Amis racconta l’amore al tempo dei gulag

Dopo l’erotismo devastante di Cane giallo, Martin Amis si dà alla fiction di sfondo storico affrontando due temi molto impegnativi come il comunismo e il fanatismo islamico.
Sulla rivista Granta ha pubblicato The Unknown Know (La certezza incerta), frammento di romanzo o, se preferite, racconto, sulla squallida vita quotidiana di un terrorista nelle montagne afghane, tra insetti molesti e il sogno di distruggere l’Occidente. E il suo ultimo romanzo The House of Meetings (La casa degli incontri, Einaudi, pagg. 210, euro 17, traduzione di Giovanna Granato), narra un iniquo triangolo amoroso che poggia la base sul gulag. Il motivo per cui Amis ha abbandonato l’idea di un romanzo sul terrorismo islamico, nonostante le potenzialità satiriche (ipse dixit), è l’incertezza del futuro: «Se vivrò molto a lungo, può darsi che un giorno lo tirerò fuori dal cassetto - trovandomi oltre la fine della Long War». Al contrario il comunismo sembra abbastanza sedimentato per farne qualcosa più di un racconto.

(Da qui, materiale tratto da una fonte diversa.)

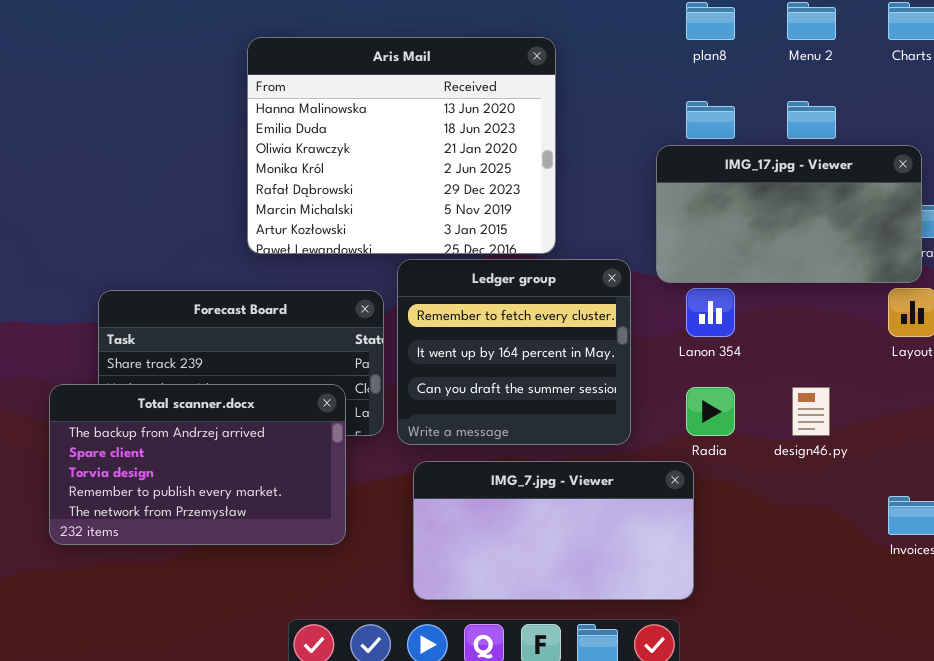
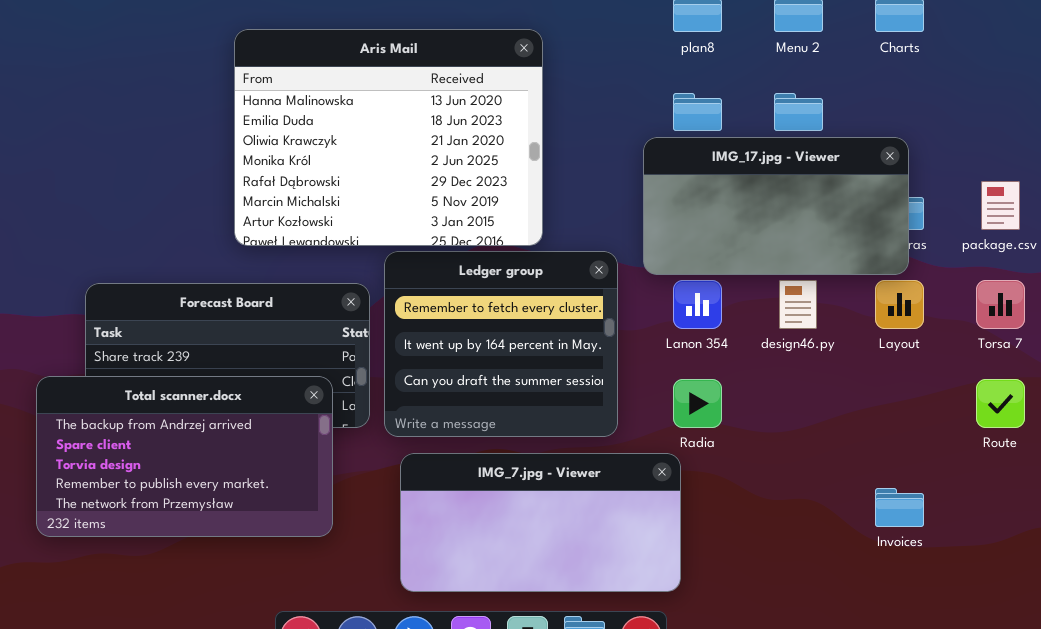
design46.py: [792,387,830,436] -> [779,280,817,329], moved

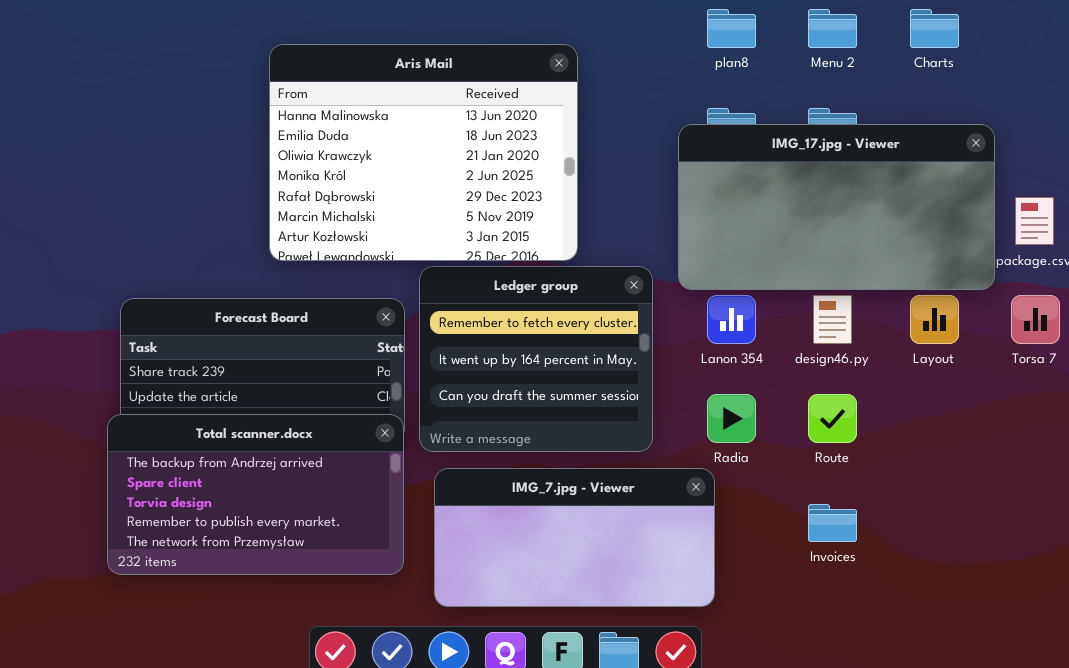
IMG_17.jpg - Viewer: [643,137,909,275] -> [678,124,995,290], resized
Total scanner.docx: [36,376,333,537] -> [107,414,404,575], moved
Route: [976,379,1025,428] -> [808,394,857,443], moved
Invoices: [875,488,924,527] -> [808,504,857,542], moved

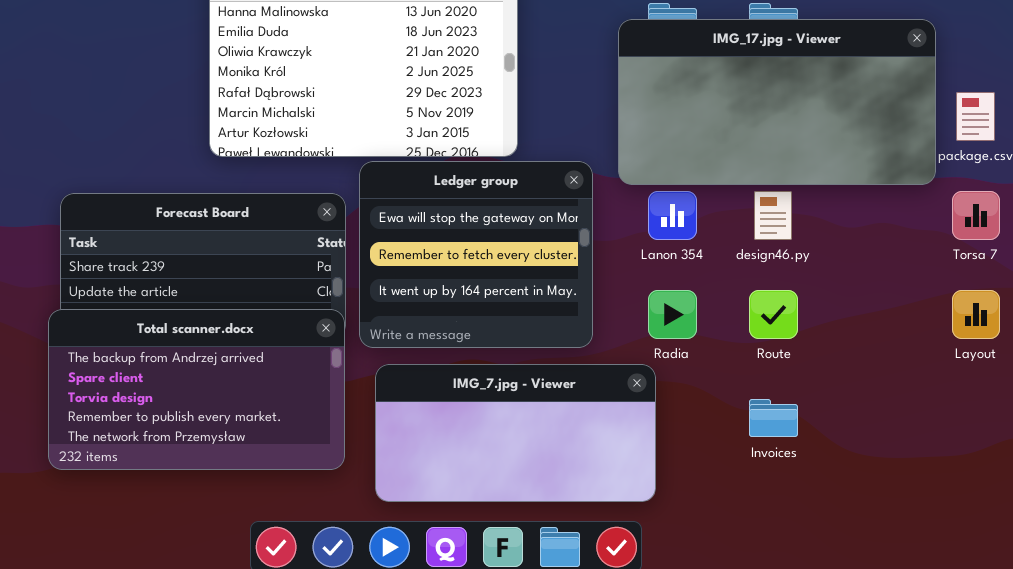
Ledger group: [419,266,653,452] -> [359,161,593,348], scrolled up 1 row
Layout: [910,295,959,344] -> [952,290,1000,339], moved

La casa degli incontri è un romanzo breve con un tono più distaccato e uno stile meno roboante di quello a cui ci aveva abituati Amis. Del resto l’io narrante è un nonno russo emigrato in America che racconta alla nipote Venus il triangolo amoroso tra lui, il fratello Lev e la moglie di quest’ultimo, la bella ebrea Zoya, al tempo di Stalin, nel gulag di Norlag: «La storia d’amore è di forma triangolare, e il triangolo non è equilatero». Il triangolo è «brutalmente scaleno. Posso confidare, mia cara, che tu abbia un dizionario a portata di mano? Non hai mai avuto molto bisogno di incoraggiamento nel tuo rispetto dei dizionari. Scaleno, dal greco, skalenos: diseguale». Insomma il racconto va oltre lo sfondo storico: l’amore al tempo del gulag avrà le sue caratteristiche peculiari, ma resta qualcosa che sorprende e spiazza e tocca corde profonde, al di là delle prevedibili complicazioni e sfumature concentrazionarie. Lev è un tipo passivo, sia nel suo rapporto con il campo di prigionia, sia in quello con la patria comunista. Il fratello, che racconta la storia in punto di morte, è uno che prende la vita di petto, non solo come metafora romantica, e ha fatto fortuna negli Stati Uniti.
I giornali americani hanno parlato di Dostoevskij, speso il solito paragone con il pietroburghese per i riflessi psicologici nell’iniquo triangolo. Peccato che lo facciano nel 90 per cento delle recensioni. Comunque, senza cadere nei soliti luoghi comuni, hanno anche apprezzato molto il libro a parte il personaggio della nipote Venus, un po’ debole e stereotipato. Amis, con il solito umorismo preso dal padre, lo scrittore Kingsley, uno dei «giovani arrabbiati» degli anni ’50, si è vendicato con una presa in giro in un’intervista all’Independent.

Alla domanda «Qual è la peggior cosa che le sia mai capitata?», ha risposto: «Un giorno al ritorno da un giro di presentazioni negli Stati Uniti ho notato che il bordo della carta igienica in bagno non era piegata in una invitante V - come in tutti gli hotel americani». Invitante V! Tanto per stare in tema di triangoli. Inconfondibilmente Amis.